About the corpus

The KITAB corpus is the Arabic subcorpus of the Open Islamicate Texts Initiative (OpenITI), which was founded in 2016 by Maxim Romanov, Sarah Savant and Matt Miller as a multi-institutional effort to create not only a scientifically curated and open corpus of Islamicate (mainly Arabic and Persian) texts compliant with international data standards, accompanied by scholarly metadata and representative of the diversity of historic traditions but also a full digital text production pipeline (for information on OpenITI, see here).

To date, the KITAB corpus comprises more than 10,200 text files plus their corresponding metadata files. Most of them contain premodern works in line with KITAB’s research focus on the premodern Arabic written tradition from its origins in the second century AH/eighth century CE up to roughly the ninth century AH/fifteenth century CE.

The works come from a variety of sources that fall within three major categories (for a comprehensive list of our sources, see here): (1) digital online libraries such as al-Maktaba al-Shamila and Shia Online, (2) research projects such as the Graeco-Arabic Studies Corpus, the Digital Averroes Research Environment and Ptolemaeus Arabus et Latinus and (3) KITAB’s own Optical Character Recognition (OCR)-pipeline based on Kraken (see here and here).

Further text files are contributed by individual researchers and KITAB team members, most notably in the form of manual transcriptions of manuscripts.

While the bulk of our texts currently come from online libraries and are reproductions of modern print editions, the relative weight of the individual categories of sources is likely to change and, owing to improving OCR tools, more texts will pour into the KITAB corpus through our own OCR pipeline, including OCR’d manuscript sources.

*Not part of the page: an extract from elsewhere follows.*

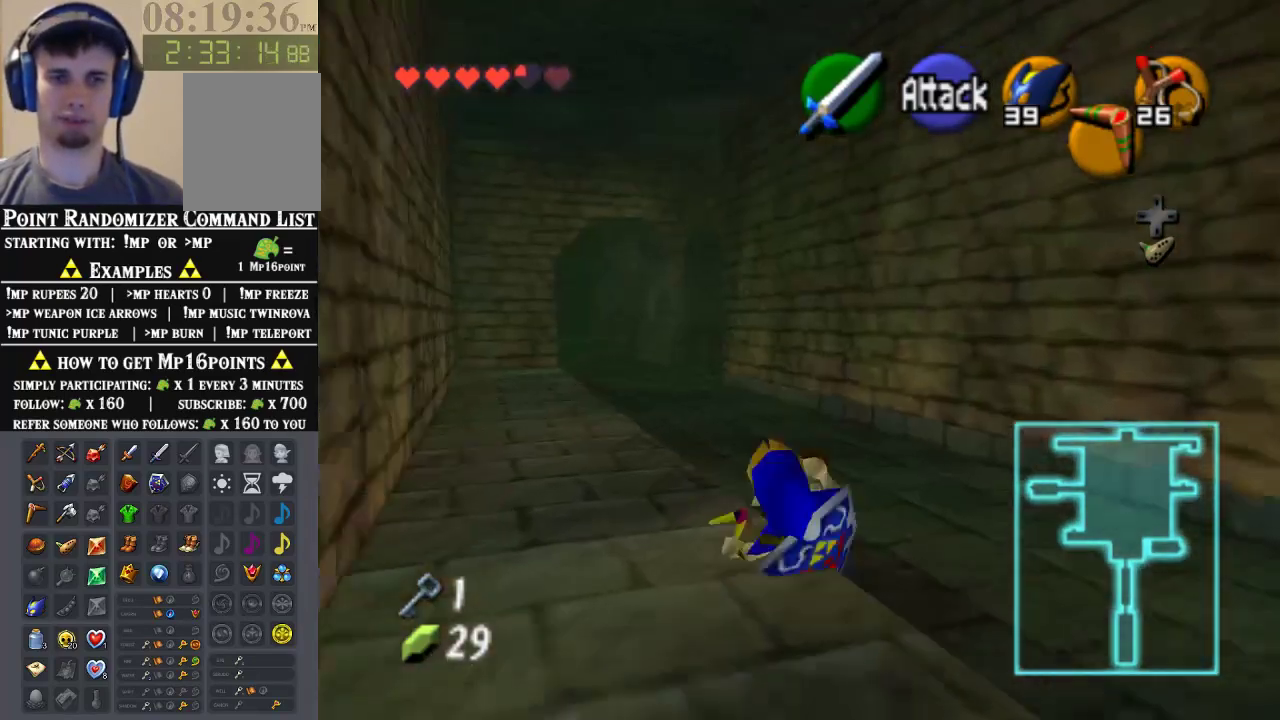
{"buttons": ["A"], "left_stick": "up", "events": [[467, "A", "down"]]}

The texts in our corpus stretch across a wide range of subject matter and genres but reflect the focal points of our major source collections. The OCR pipeline that KITAB is building will allow us to address lacunae in our corpus at a broader scale and to include comparatively less represented, or even unrepresented, categories of texts and more marginal subjects. Specialised partner research projects that will contribute their texts to the OpenITI/KITAB corpus as well as individual contributions from the field will further diversify our corpus.